===== Materials provided

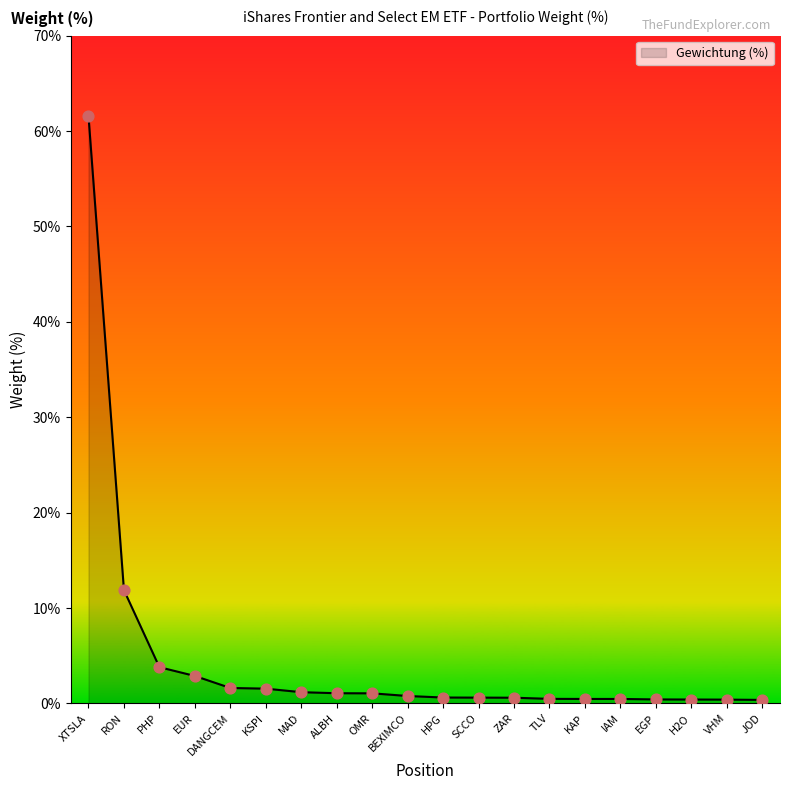

What is the ratio of the value at IAM to the value at OMR?

0.4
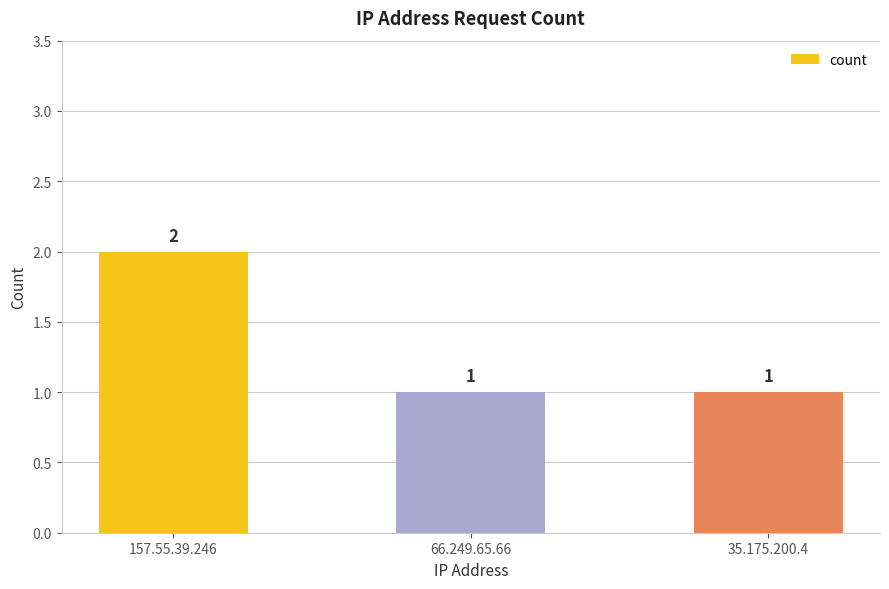

What value does the data have at 35.175.200.4?

1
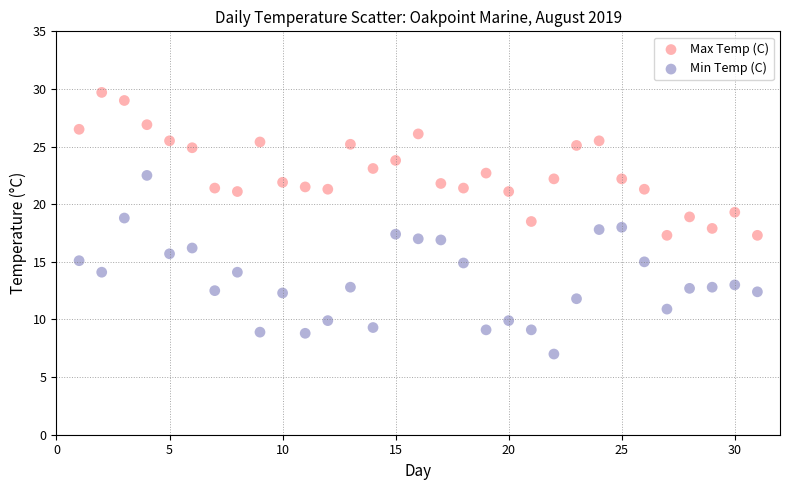

Across all data points, what is the range of X values (max minus min)?

30.0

==========

## Problem to solve
Reproduce the data above verbatim, line for line, leaving out the pictures.

## Answer section
What is the ratio of the value at IAM to the value at OMR?

0.4

What value does the data have at 35.175.200.4?

1

Across all data points, what is the range of X values (max minus min)?

30.0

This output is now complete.